Convert all of the data below into a JSON list of strings, one string per text line, omitting blank lines. Leave the pictures out of the list.

= = = = =

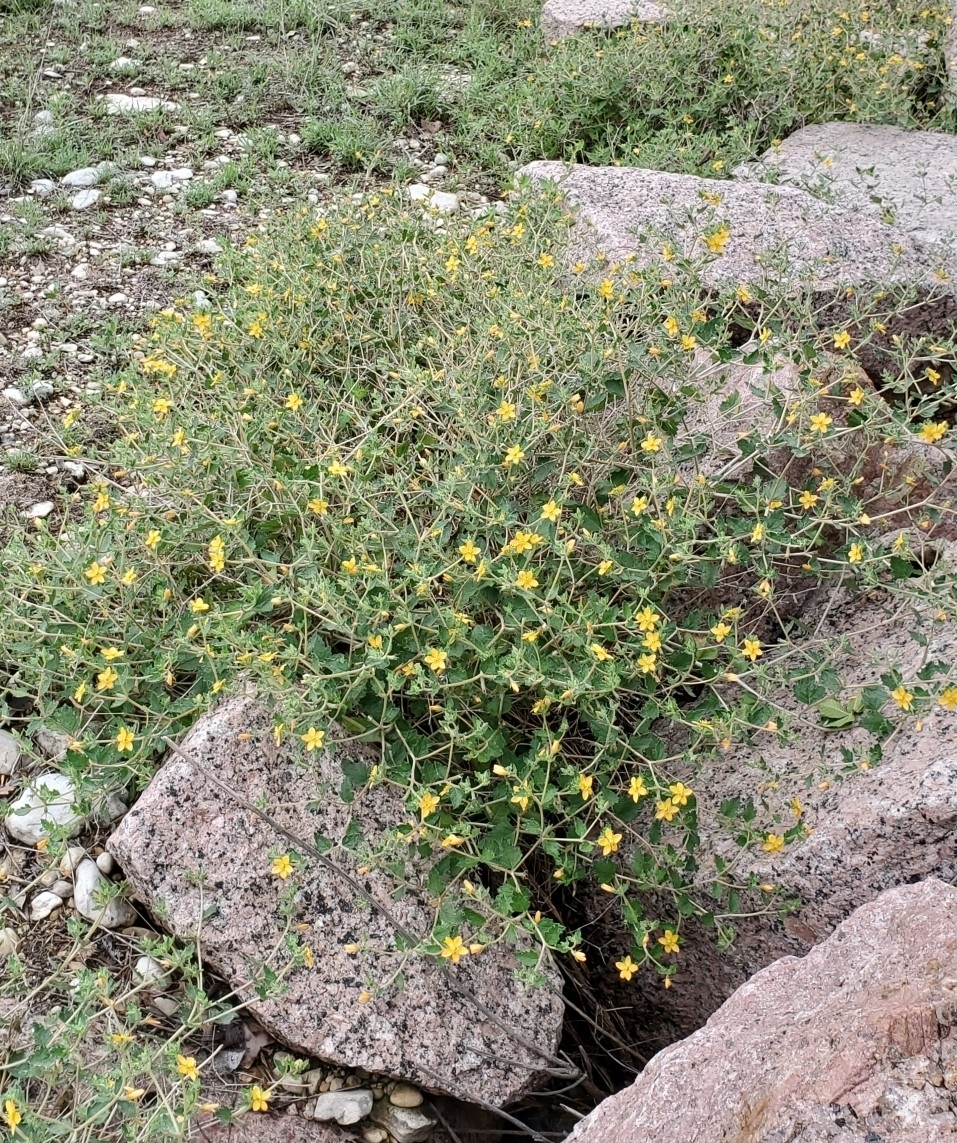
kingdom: Plantae
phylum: Tracheophyta
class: Magnoliopsida
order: Cornales
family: Loasaceae
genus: Mentzelia
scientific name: Mentzelia oligosperma
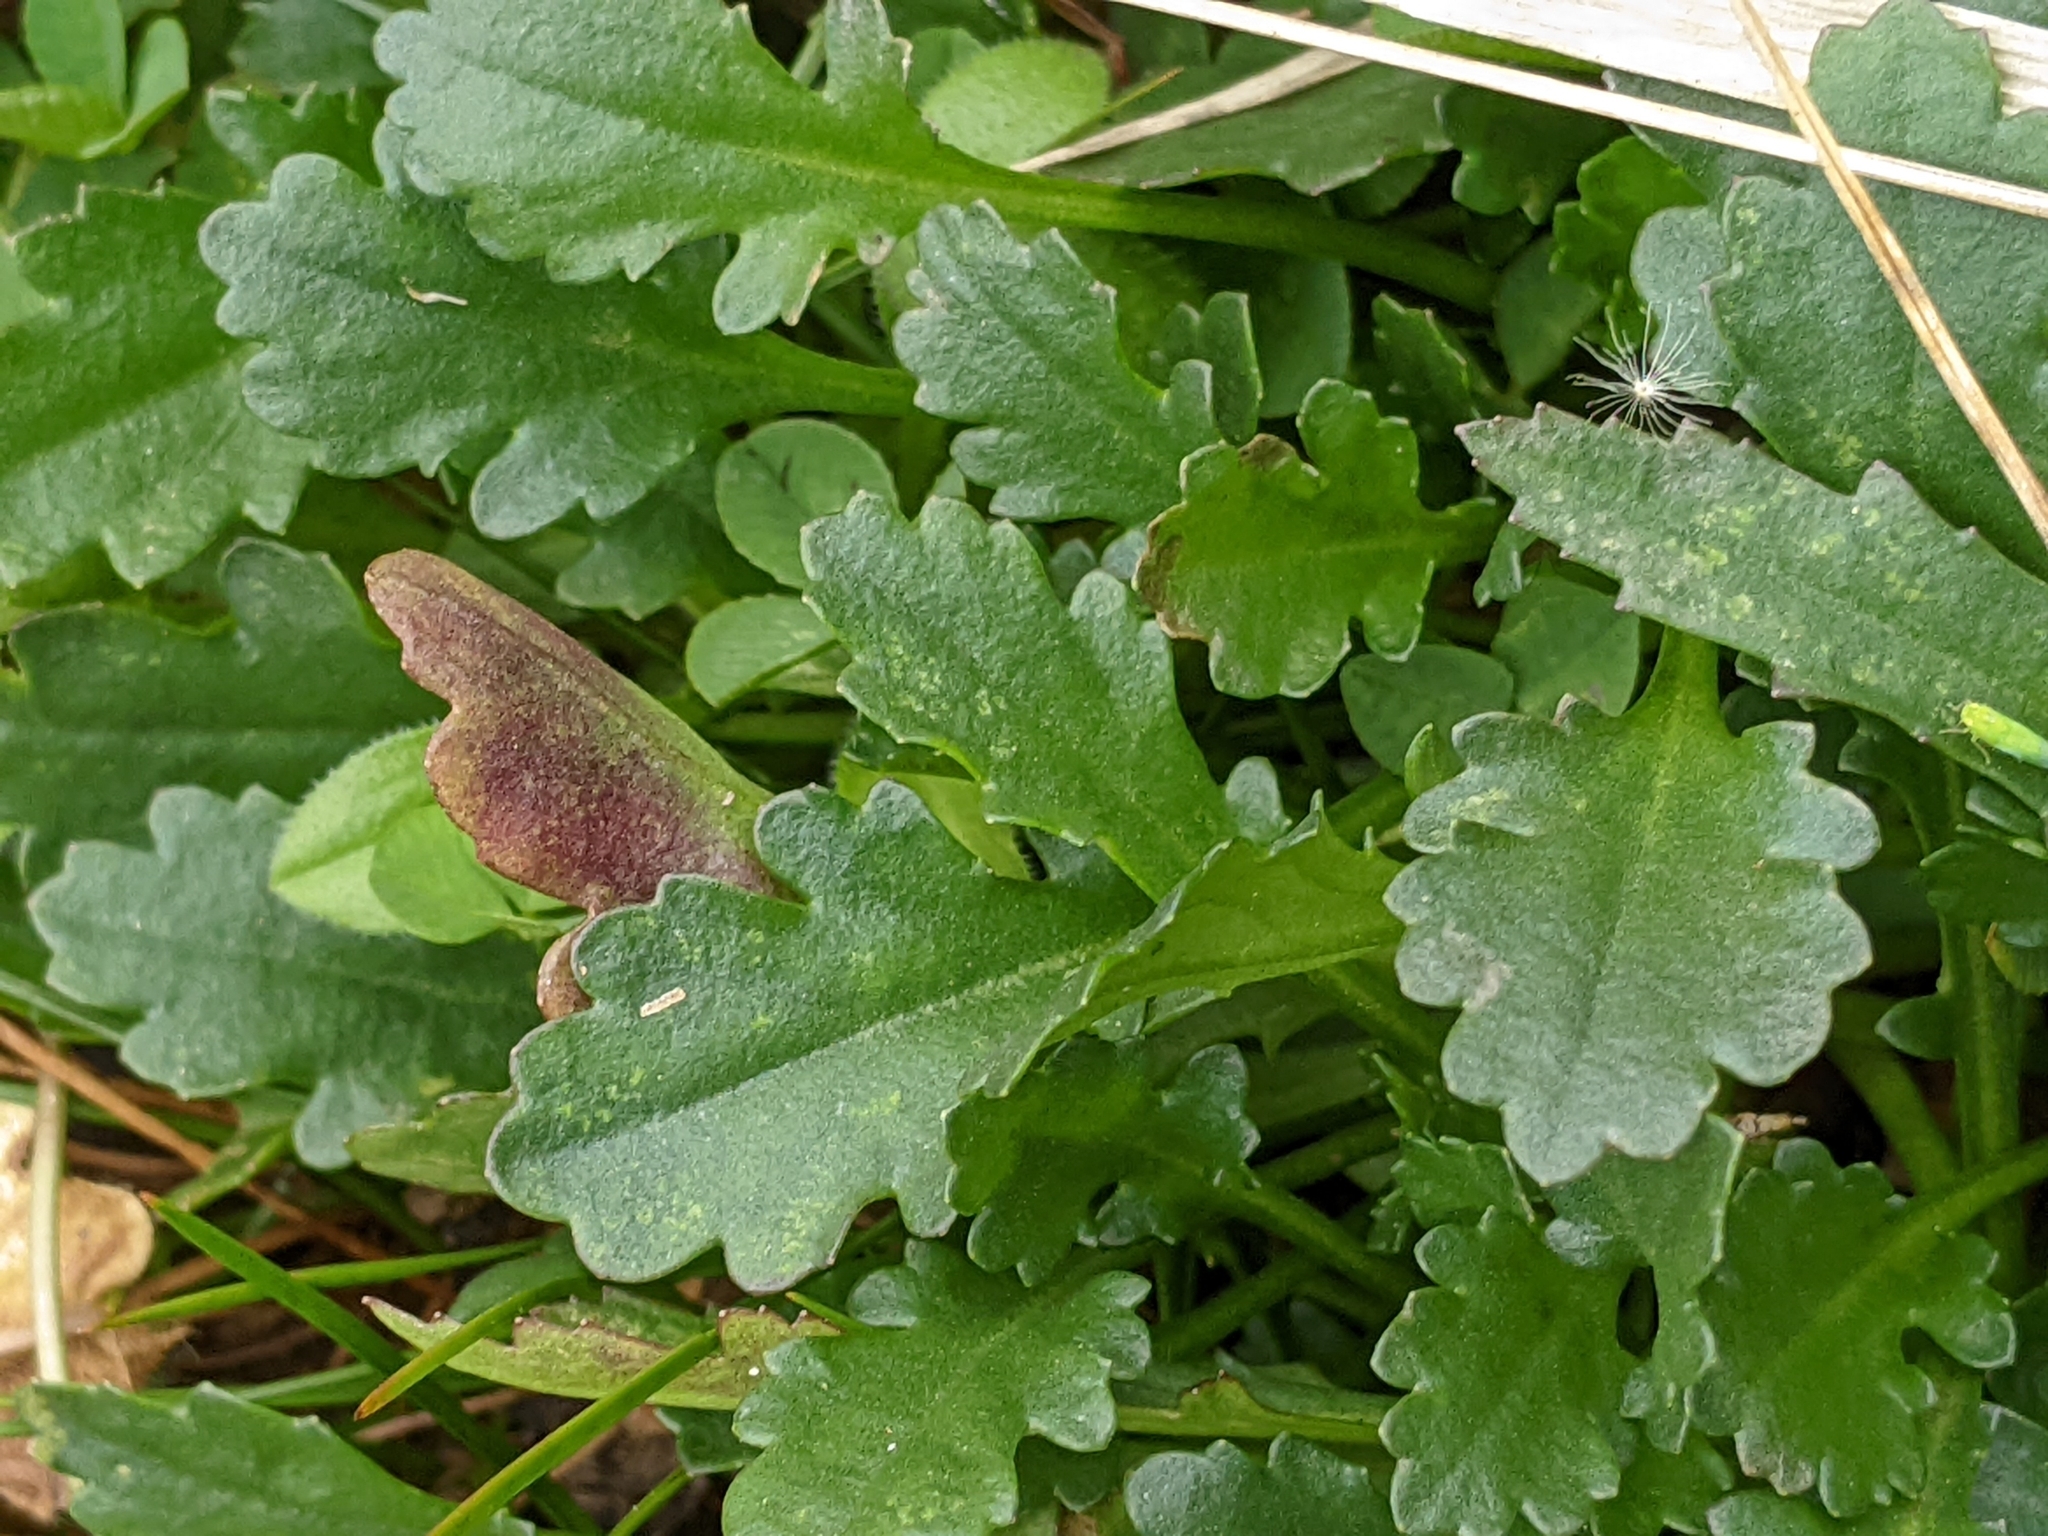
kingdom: Plantae
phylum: Tracheophyta
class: Magnoliopsida
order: Asterales
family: Asteraceae
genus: Leucanthemum
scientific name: Leucanthemum vulgare
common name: Oxeye daisy
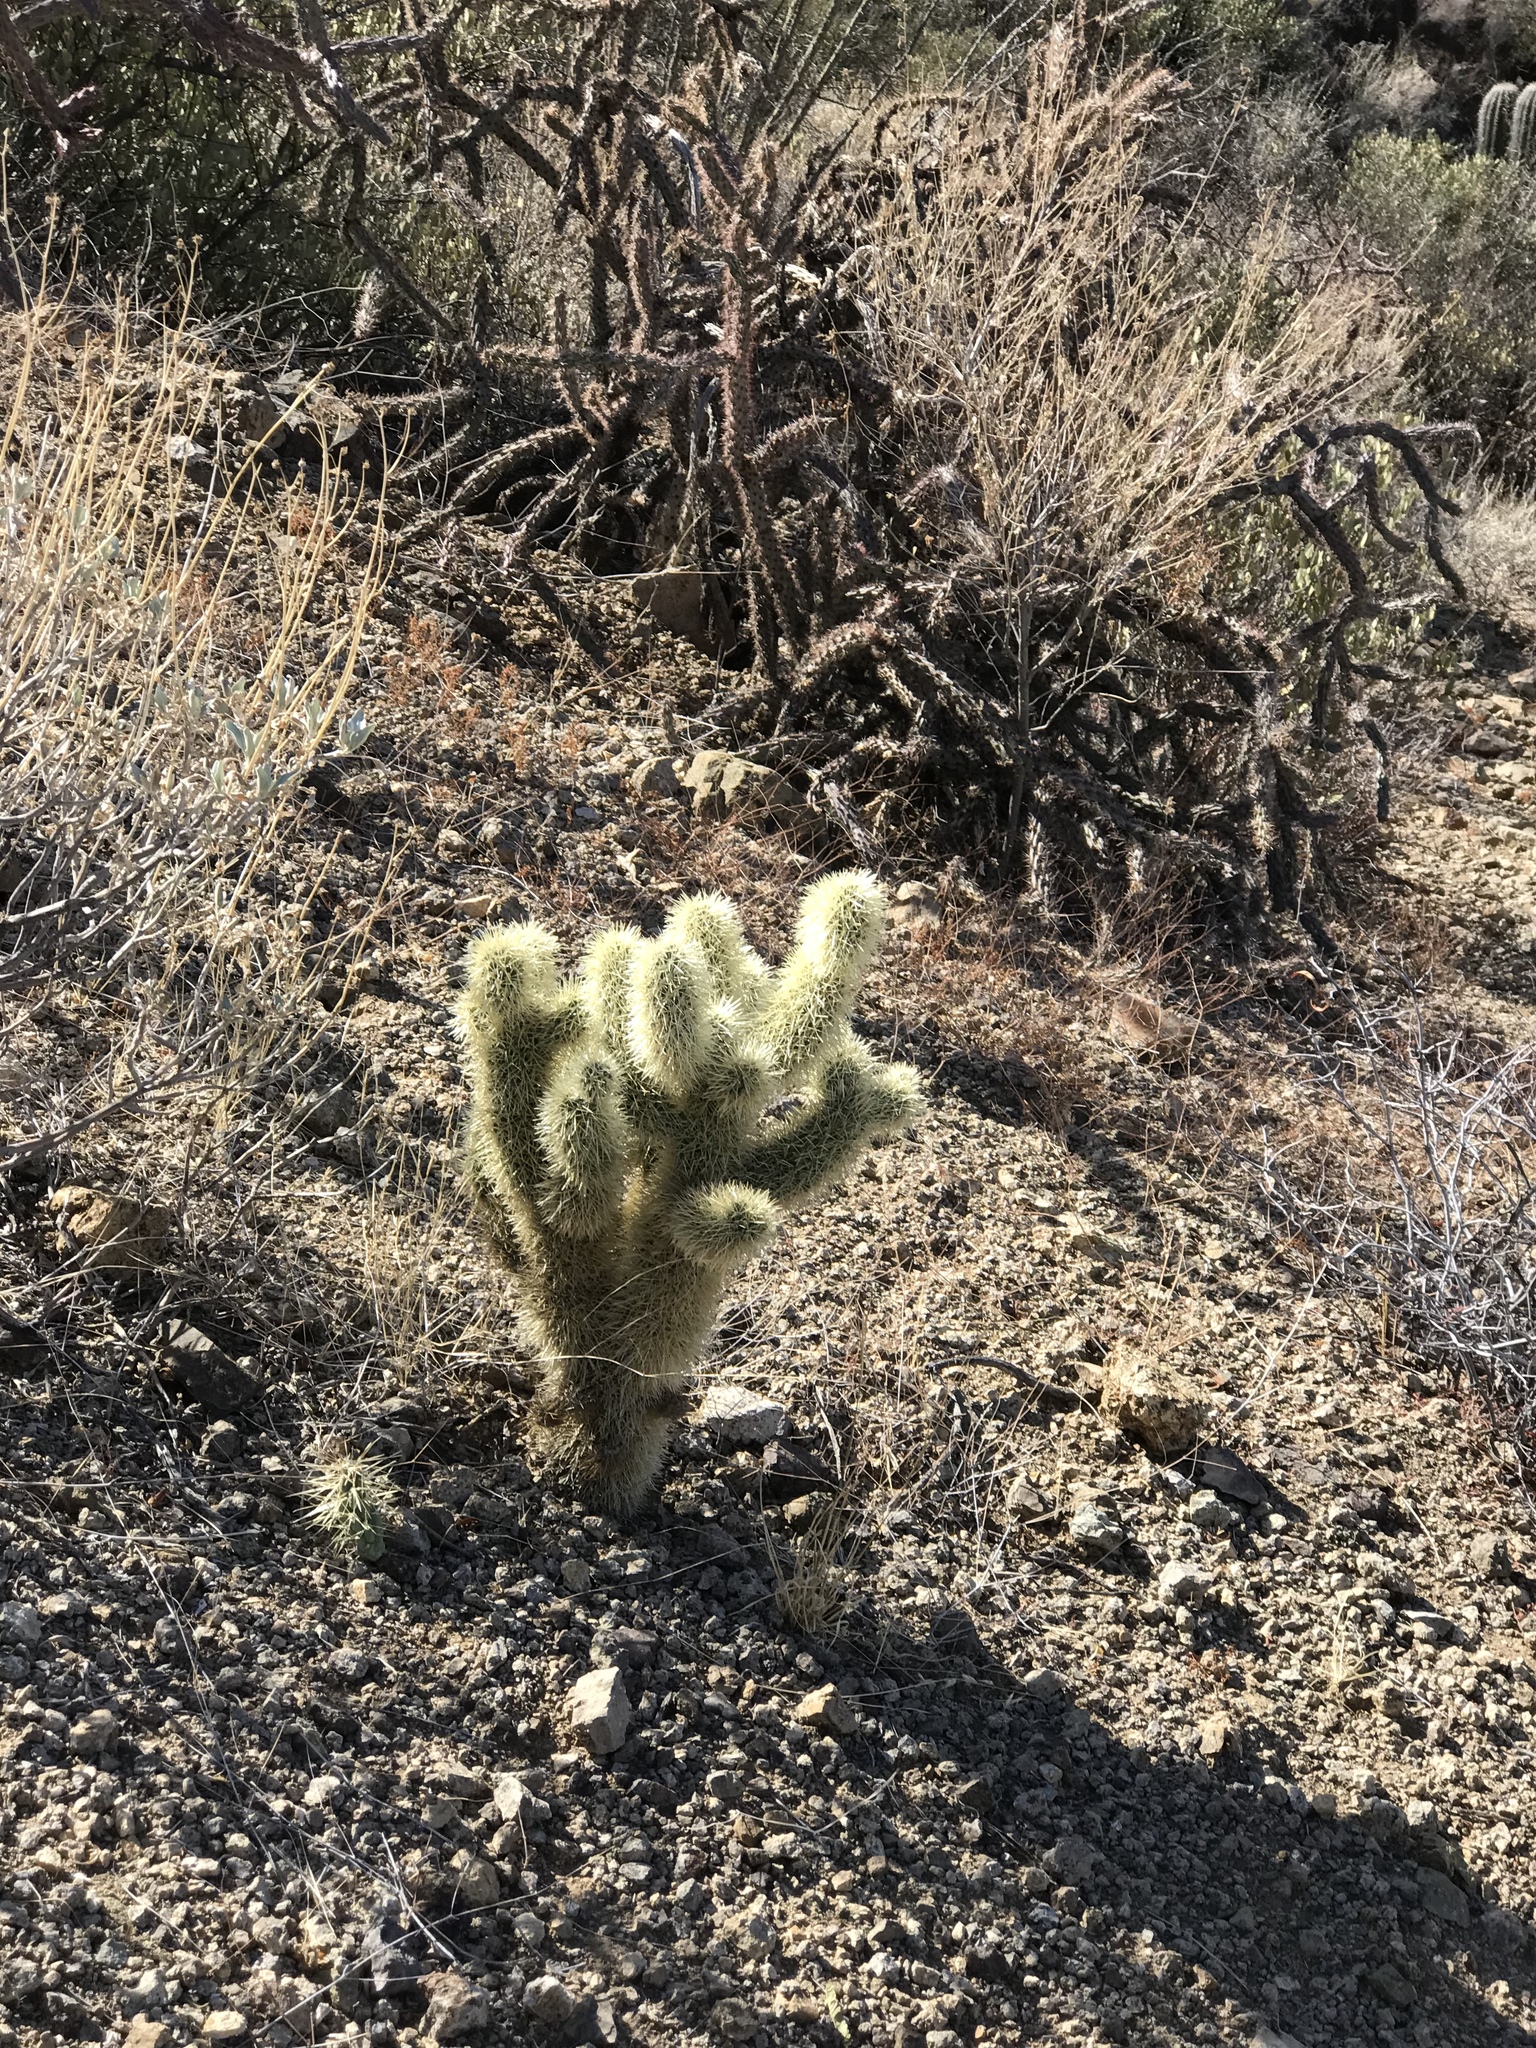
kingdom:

= = = = =

The result
[
  "kingdom: Plantae",
  "phylum: Tracheophyta",
  "class: Magnoliopsida",
  "order: Cornales",
  "family: Loasaceae",
  "genus: Mentzelia",
  "scientific name: Mentzelia oligosperma",
  "kingdom: Plantae",
  "phylum: Tracheophyta",
  "class: Magnoliopsida",
  "order: Asterales",
  "family: Asteraceae",
  "genus: Leucanthemum",
  "scientific name: Leucanthemum vulgare",
  "common name: Oxeye daisy",
  "kingdom:"
]